A verbatim copy of all the data is required, minus any images.

Collected data
──────
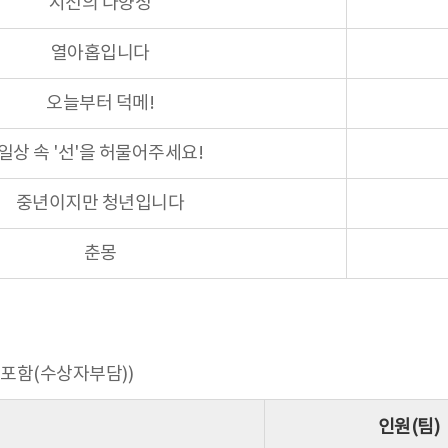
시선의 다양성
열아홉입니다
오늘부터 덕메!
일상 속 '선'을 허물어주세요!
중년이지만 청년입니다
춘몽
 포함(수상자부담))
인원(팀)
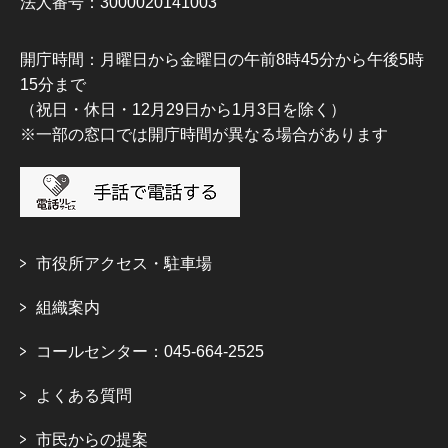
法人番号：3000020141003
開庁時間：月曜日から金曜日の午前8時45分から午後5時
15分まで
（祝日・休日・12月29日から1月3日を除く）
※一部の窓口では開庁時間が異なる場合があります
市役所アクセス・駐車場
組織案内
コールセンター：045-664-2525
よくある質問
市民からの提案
──────
:: Response area ::
시선의 다양성
열아홉입니다
오늘부터 덕메!
일상 속 '선'을 허물어주세요!
중년이지만 청년입니다
춘몽
 포함(수상자부담))
인원(팀)
法人番号：3000020141003
開庁時間：月曜日から金曜日の午前8時45分から午後5時
15分まで
（祝日・休日・12月29日から1月3日を除く）
※一部の窓口では開庁時間が異なる場合があります
市役所アクセス・駐車場
組織案内
コールセンター：045-664-2525
よくある質問
市民からの提案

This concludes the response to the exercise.